I also want to address that “art” does not have a set definition. Tons of art falls outside of primarily white fine arts institutions. Many artists historically and now are intentionally locked out of these. Art also sometimes lies outside of legal systems as a whole which adds another layer to the meaning to think about. This is especially true in public art. 

There is no one size fits all answer to the question of what people and events should and shouldn’t be remembered in celebratory public art. There’s no set answer to what to do with existing harmful art either. What is certain is that the communities harmed and marginalized must be involved in the decisions around art. 
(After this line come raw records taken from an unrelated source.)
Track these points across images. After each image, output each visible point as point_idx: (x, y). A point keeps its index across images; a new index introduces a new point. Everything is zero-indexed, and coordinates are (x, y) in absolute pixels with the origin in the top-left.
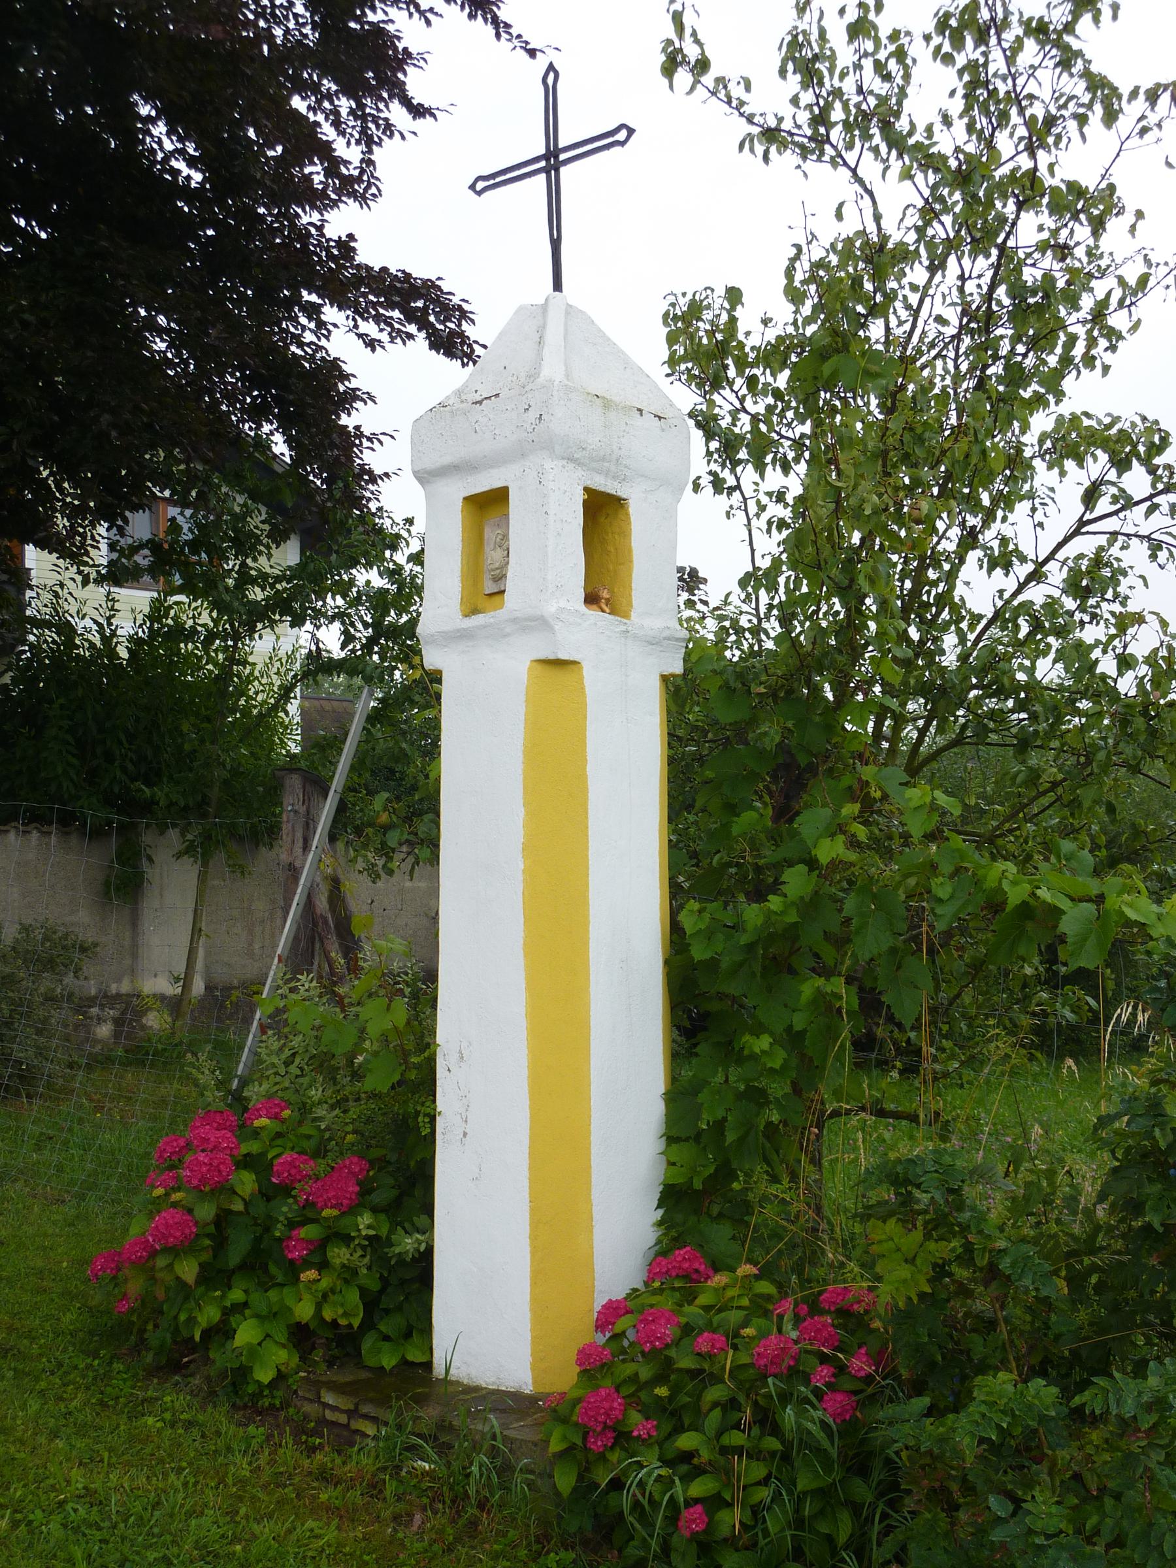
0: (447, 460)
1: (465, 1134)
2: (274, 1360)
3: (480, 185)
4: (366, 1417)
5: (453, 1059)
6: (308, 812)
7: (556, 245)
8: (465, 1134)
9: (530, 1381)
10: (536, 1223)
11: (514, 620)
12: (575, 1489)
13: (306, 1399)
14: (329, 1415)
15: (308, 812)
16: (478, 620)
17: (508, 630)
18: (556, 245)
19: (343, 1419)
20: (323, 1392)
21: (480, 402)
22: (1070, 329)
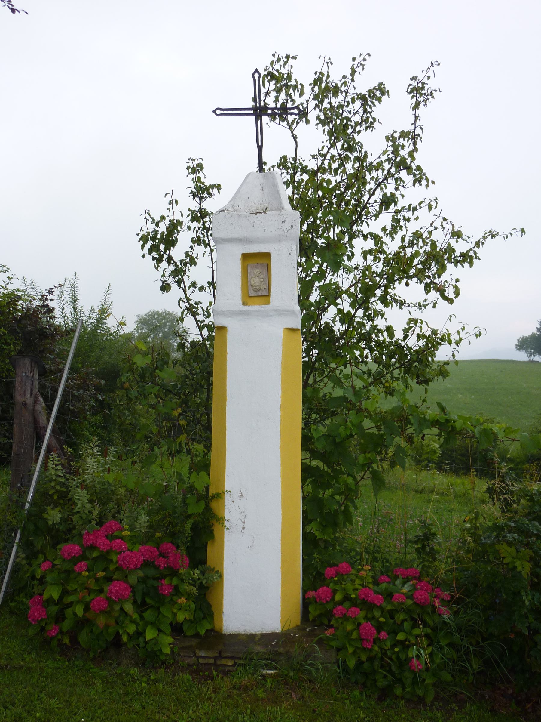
0: (236, 236)
1: (243, 528)
2: (167, 643)
3: (218, 112)
4: (226, 658)
5: (236, 496)
6: (33, 376)
7: (260, 149)
8: (243, 528)
9: (280, 627)
10: (283, 561)
11: (276, 310)
12: (356, 665)
13: (185, 656)
14: (201, 661)
15: (33, 376)
16: (246, 308)
17: (271, 314)
18: (260, 149)
19: (212, 661)
20: (197, 651)
21: (256, 214)
22: (195, 166)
Some call for monuments and statues that celebrate oppression to be given to museums. Some people add more art on top or in conversation with the piece. The taking down or changing of a monument can be considered art in itself. Seattle’s Confederate memorial is no longer standing. Calls for that went unanswered for decades, and in the end the different organizations involved never took action. Local community members knocked the memorial over in 2020 and the plot has been empty since. The response to the Tacoma Action Collective was not entirely positive, but as well as that they say, “We’ve seen people support what we’re doing, and start conversations around the issues we’ve brought up.” Uplifting voices and stories gives a fuller picture of history and society and gets these issues into conversation. Every piece of art tells a specific story reflecting both the subject matter, environment, and people behind it. It’s important to be aware of that, what may be left out, and the impacts are on those viewing it. “[Visual] art … it’s not verbal, it’s not written, it’s not music so it’s this visual language that I think it’s really powerful. I think it’s more powerful than we give it credit. It’s all around us all the time,” says Julia. This power can be used for all sorts of things. Let’s continue towards using it for social change.